Molla Câmi (Radiyallah-u anhu) – 8
Balıklı göl (Şanlı Urfa)
Molla Câmi (Radiyallah-u anhu) – 8
-“Oraya varınca yüzünü hizmetçilerin ayak tozlarına sür. İzin isteyip, yeri öperek huzura gir.”
-“O cihan eri, gâzi padişahın önünde hikmetler saçarak söze gir ve de ki;”
-“Ey mertebesi yüksek olan padişah!

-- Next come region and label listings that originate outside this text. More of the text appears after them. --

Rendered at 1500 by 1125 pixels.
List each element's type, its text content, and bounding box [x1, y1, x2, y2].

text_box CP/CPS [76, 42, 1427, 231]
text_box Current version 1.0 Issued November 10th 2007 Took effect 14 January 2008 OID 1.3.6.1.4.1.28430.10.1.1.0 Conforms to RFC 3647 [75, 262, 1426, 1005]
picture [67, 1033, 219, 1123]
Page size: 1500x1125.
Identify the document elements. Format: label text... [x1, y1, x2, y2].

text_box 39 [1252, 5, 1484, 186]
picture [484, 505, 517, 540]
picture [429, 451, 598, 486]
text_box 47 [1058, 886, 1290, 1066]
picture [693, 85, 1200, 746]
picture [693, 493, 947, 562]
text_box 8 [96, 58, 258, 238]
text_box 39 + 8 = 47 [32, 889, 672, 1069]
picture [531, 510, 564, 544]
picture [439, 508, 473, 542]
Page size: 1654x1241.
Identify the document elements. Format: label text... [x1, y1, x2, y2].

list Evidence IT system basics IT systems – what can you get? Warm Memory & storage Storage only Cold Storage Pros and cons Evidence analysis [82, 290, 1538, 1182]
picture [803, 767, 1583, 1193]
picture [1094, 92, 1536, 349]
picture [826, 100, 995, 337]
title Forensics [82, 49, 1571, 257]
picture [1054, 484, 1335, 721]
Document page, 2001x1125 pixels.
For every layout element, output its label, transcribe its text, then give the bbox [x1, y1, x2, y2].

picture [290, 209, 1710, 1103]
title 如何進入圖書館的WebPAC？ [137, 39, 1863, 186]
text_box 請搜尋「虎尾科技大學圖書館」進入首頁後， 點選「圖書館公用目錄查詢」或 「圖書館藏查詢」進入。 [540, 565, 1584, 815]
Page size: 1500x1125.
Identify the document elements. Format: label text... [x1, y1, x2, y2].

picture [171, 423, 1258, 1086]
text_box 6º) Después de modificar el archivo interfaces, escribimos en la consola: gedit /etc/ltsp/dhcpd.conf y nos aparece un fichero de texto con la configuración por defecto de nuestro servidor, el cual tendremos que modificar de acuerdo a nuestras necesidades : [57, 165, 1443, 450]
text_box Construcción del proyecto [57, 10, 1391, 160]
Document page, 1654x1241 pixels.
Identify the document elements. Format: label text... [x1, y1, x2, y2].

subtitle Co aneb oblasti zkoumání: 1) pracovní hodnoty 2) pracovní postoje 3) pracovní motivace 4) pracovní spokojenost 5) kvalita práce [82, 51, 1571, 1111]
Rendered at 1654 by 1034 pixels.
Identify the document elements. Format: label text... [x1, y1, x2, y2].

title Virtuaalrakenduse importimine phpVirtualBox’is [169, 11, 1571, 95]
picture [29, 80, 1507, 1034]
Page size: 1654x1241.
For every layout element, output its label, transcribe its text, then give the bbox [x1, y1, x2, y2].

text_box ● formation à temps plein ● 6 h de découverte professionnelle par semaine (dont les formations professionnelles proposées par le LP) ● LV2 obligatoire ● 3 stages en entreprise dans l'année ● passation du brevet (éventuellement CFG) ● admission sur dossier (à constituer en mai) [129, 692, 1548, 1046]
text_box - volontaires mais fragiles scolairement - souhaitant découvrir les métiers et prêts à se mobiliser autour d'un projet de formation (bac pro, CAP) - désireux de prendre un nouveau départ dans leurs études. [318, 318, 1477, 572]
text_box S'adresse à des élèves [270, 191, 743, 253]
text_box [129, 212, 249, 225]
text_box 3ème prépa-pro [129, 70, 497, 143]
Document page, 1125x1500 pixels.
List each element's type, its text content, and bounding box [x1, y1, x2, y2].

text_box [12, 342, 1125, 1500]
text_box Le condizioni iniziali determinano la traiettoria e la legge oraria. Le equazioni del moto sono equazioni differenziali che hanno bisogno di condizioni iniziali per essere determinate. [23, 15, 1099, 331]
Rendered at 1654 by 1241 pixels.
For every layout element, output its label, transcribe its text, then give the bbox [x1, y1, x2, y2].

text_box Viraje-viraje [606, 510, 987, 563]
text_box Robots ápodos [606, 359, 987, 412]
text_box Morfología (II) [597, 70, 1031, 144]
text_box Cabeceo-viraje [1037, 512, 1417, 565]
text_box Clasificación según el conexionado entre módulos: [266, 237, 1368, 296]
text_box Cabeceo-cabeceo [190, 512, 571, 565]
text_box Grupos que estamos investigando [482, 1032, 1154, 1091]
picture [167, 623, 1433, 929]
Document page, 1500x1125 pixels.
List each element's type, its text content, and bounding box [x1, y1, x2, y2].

Sana dünya mülkü, atalarından kalma bir mirastır.
-“Dünyada pek az kimse, böyle büyüklük ve ihtişam tahtında senin gibi fayz verme olgunluğuna sahip olabilmiştir.”
-“Sünnet-i seniyyenin her tarafa yayılması senin gayretinle oldu.”
-“Küfür yuvaları, kiliseler, yine senin hikmetinle câmiye çevrildi.”
-“Harblardeki isabetli tedbirlerinle, küfür ve sapıklık kal’alarını kökünden yıktın….”
Ayrıca Sultan İkinci Bâyezid hakkında da kasideler vardır. Molla Câmi (r.a.) ile Osmanlı sultanları arasında bu alaka, Osmanlı sultanlarının ilim, tasavvuf, şiir ve edebiyata çok önem vermelerindendir.
Osmanlı sultanları, Mevlânâ Abdurrahman Câmi hazretleri (r.a.) ni çok sevdiler. Onun duasına kavuşmak için can attılar. Bu sebeple Fatih Sultan Mehmed Hân, onu Anadoluya davet etti. Konya’ya geldiğinde, Fatih Sultan Mehmed Hân’ın vefat haberini alınca geri döndü.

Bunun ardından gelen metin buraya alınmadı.